Cortical Labs has officially launched the world’s first “biological computer.” This computer integrates live human brain cells with electronic chips to create an inherently intelligent biological computing system. With this achievement, the company shifts artificial intelligence from relying on silicon chips to power artificial neural networks, to utilizing natural neural networks to perform intelligent tasks.
The Australian company named the biological computer CL1 and officially announced it at MWC Barcelona, describing it as a “body in a box” with the potential to revolutionize artificial intelligence and robotics. The company asserts that this new type of computational intelligence, using brain cells, is more dynamic, sustainable, and energy-efficient than any existing AI. Despite the complexity of caring for neural cells in a laboratory setting, they hold promising and worthy-of-exploration capabilities.
The company will begin shipping units in the second half of this year, with each unit costing approximately $35,000. Users will also be able to access and use it remotely via the cloud to train intelligent systems using lab-grown brain cells.
The computer consists of a network of microelectrodes onto which neural brain cells are cultured. The entire system is housed within a unit equipped with pumps and temperature controls to maintain cell viability.
How is it trained to perform intelligent tasks?
Researchers connect the electrodes, which interact with the cells, to a computer program that simulates the desired task. The program sends inputs to the cells as electrical pulses and receives outputs from them as electrical pulses via the electrodes beneath them. When the cells successfully perform the required action, they receive positive reinforcement through the transmission of electrical pulses that strengthen this behavior, thus reinforcing the connections between the cells that contributed to this success. If the cells fail to perform the required action, they receive negative reinforcement through a different pattern of electrical pulses, prompting them to modify their behavior.
Over time, the neural cells adapt based on the feedback they receive, and they can improve their performance by strengthening the neural connections associated with correct actions and weakening those associated with incorrect actions. This process allows the neural cells to learn and achieve goal-oriented behavior.
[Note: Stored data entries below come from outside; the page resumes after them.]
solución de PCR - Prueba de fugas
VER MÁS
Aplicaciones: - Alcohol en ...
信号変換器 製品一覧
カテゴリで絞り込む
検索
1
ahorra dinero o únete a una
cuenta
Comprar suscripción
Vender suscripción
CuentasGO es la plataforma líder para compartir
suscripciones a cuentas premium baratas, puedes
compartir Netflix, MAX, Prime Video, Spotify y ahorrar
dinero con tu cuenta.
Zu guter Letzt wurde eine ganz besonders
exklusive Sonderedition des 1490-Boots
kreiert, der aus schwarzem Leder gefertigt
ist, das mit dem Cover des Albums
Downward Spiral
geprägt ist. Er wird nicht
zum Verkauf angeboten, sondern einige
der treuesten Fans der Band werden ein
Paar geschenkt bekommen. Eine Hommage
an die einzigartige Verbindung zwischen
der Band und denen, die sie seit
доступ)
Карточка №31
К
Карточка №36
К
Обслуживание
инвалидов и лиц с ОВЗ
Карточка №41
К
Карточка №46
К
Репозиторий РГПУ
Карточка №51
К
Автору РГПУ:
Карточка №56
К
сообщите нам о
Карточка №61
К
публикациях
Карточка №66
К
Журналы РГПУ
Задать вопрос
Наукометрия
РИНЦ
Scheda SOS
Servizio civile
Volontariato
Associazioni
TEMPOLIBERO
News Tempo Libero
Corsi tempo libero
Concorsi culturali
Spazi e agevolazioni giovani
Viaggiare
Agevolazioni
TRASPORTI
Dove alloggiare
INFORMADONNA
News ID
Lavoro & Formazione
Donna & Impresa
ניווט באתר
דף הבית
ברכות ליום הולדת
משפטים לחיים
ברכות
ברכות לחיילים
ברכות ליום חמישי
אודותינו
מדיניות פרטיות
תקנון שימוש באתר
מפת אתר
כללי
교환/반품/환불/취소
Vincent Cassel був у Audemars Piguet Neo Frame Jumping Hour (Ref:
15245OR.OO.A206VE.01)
In 2022, the team published research on training approximately 800,000 human and rodent cells to play the game Pong. These cells successfully learned to move the paddle to direct the ball appropriately, paving the way for the creation of this biological computer. This computer serves as a foundation for a new phase of innovation, where each user contributes to the system’s development with new ideas, potentially opening up vast possibilities for enhancing its capabilities.
Company researchers found that neural cells train faster than artificial neural networks and consume less energy and data to master tasks. Based on these findings, they anticipate that the biological computer will one day be able to produce intelligence comparable to large language models like ChatGPT, but at a lower cost.
Furthermore, these cultured cells can be used as a model to study the effects of drugs and neurological treatments, accelerating the drug development process and contributing to a deeper understanding of the brain and its mechanisms and development.